Vous présentez des personnages évoluant dans une sorte de vivarium. Qui sont les protagonistes de Malaise dans la civilisation et dans quel environnement s’inscrivent-ils ?
Étienne Lepage : La prémisse de Malaise dans la civilisation, c’est qu’on entre dans une salle pour voir un spectacle qui n’a finalement pas lieu. À la place, quatre « touristes » arrivent et ignorent complètement les règles du théâtre, ce qu’on y fait, ce qui s’y passe. Ils explorent l’espace sans savoir comment l’utiliser ni le respecter. Ils suscitent toutes sortes d’accrochages, d’erreurs, d’accidents. Ils savent qu’il y a du public, mais c’est comme s’ils se laissaient regarder. Ils peuvent être généreux, mais aussi très négligents, autant entre eux qu’avec le lieu et les choses qui les entourent. Graduellement, ils découvrent cet endroit, qui, au départ, nous semble vide.
On part d’un point de vue assez crédible et naturaliste et on se rend vers le burlesque, le baroque, le grandiosement fou. Il y a quelque chose d’à la fois émouvant et navrant dans la manière dont ils se gèrent collectivement. C’est une humanité brute et mal-aimée qu’on regarde. Des gens qu’on aime haïr ou qu’on déteste aimer.

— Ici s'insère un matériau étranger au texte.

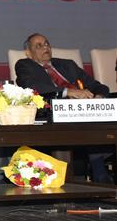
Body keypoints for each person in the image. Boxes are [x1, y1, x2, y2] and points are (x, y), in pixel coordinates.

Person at [16, 33, 112, 183]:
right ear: (29, 53)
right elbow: (33, 87)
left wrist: (99, 96)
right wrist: (67, 92)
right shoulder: (25, 65)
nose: (45, 47)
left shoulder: (68, 64)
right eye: (39, 46)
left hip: (85, 111)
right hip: (53, 111)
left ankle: (100, 173)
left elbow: (97, 86)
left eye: (47, 43)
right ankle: (80, 178)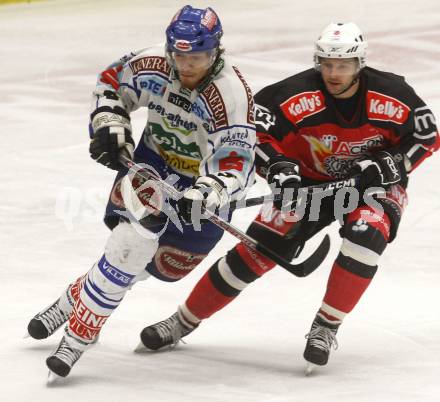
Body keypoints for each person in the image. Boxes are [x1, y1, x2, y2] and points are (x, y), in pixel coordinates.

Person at [136, 22, 439, 371]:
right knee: (254, 253)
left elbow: (426, 135)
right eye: (326, 64)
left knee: (365, 238)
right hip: (308, 185)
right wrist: (279, 168)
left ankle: (325, 327)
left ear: (360, 63)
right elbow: (253, 135)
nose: (333, 73)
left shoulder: (392, 94)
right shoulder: (292, 95)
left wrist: (391, 162)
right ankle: (182, 321)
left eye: (342, 65)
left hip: (371, 187)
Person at [26, 5, 256, 379]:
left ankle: (76, 298)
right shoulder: (154, 62)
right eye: (179, 55)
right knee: (129, 246)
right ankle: (78, 338)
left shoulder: (231, 95)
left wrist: (205, 193)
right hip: (152, 168)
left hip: (197, 186)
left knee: (154, 267)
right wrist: (111, 123)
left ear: (215, 52)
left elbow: (236, 163)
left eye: (196, 56)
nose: (186, 65)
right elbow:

Alix Dufresne : Le mot découverte est important. D’un point de vue dramaturgique, cette découverte s’étend du plateau aux coulisses, à la salle, au public et à l’extérieur du théâtre. On assiste à un phagocytage de l’espace par les personnages. Ils y mangent, le détruisent, se l’approprient, le salissent. Ils en viennent même à agresser le théâtre et on se demande : comment le théâtre répond-il à l’agression ?
Nos petites bêtes testent les limites des valeurs morales de l’auditoire et les leurs. On n’est pas tout à fait dans un monde d’adultes normal. Est-ce que ce sont des poules dans un poulailler ? Des adolescents dans un parc ? Des enfants dans une classe sans surveillance ? C’est tout ça, mais jamais que ça. L’idée du vivarium, c’est d’observer ces corps dans l’espace, leurs pulsions, leur inconscience et leurs relations.
Quelle est l’importance de la dimension philosophique dans Malaise dans la civilisation ?
A.D. : Nos personnages sont dans un premier degré primaire, primal, voire primitif. S’ils ont faim, ils volent de la nourriture à quelqu’un. S’ils sont fatigués, ils se couchent et dorment. D’un autre côté, ça ne les empêche pas d’avoir des angoisses existentielles et des réflexions philosophiques, dans lesquelles ils naviguent évidemment de façon maladroite. Mais le fait qu’ils se posent ces questions les rend complexes et vulnérables.
Ce que j’aime des textes d’Étienne, c’est qu’ils impliquent qu’on peut être très physique en les interprétant. Par exemple, un monologue sur l’expérience de soi-même où on joue à un jeu en essayant son propre corps, pour tester les limites de ses articulations, de ses sauts, de la douleur ou du plaisir. C’est philosophique, mais très ludique.
É.L. : J’ai le désir de mobiliser l’idée de la philosophie dans mes pièces, mais avec un côté comique et malhabile qui mène à encore plus de confusion. Montrer des individus qui s’interrogent tout haut, de manière philosophique, mais absurde. Je trouve ça touchant de regarder des gens penser.
L’objectif n’est pas de prendre au premier degré ce qu’ils nous disent comme si c’était de grandes vérités ou la réponse au spectacle. C’est plutôt une aventure du corps. Nos vérités absolues ne valent rien. Ce qui a du sens, c’est l’émotion de la pensée, ce qu’elle nous fait faire.
Il s’agit de votre première collaboration artistique. Quelle a été l’impulsion à la base de ce jumelage entre vos deux pratiques et univers ?
É.L. : J’avais envie d’arrimer ma vision du travail à celle d’Alix pour faire naître quelque chose de nouveau, pour nous éloigner de ce qu’on a fait avant. Pas pour le renier, mais pour ouvrir, nous donner la permission et la liberté d’aller ailleurs. Ne pas nous mettre le poids de rester dans la dénonciation politique ou dans une exploration pointue du mouvement. Il en résulte un minutieux travail anti-théâtral pour faire ressortir cette humanité maladroite, absurde et frustrante.
A.D. : Le rapport à l’humour est très important. On ne définit pas le spectacle comme étant clownesque, mais c’est ce qui sous-tend notre désir premier de faire de l’écriture de plateau ensemble. Le propre du clown est qu’il lui arrive des malheurs pour notre plus grand bonheur. On est toujours en train de naviguer sur le rapport à ce rire qui bascule vers autre chose. Je crois qu’on a fait un spectacle aussi amusant qu’inattendu.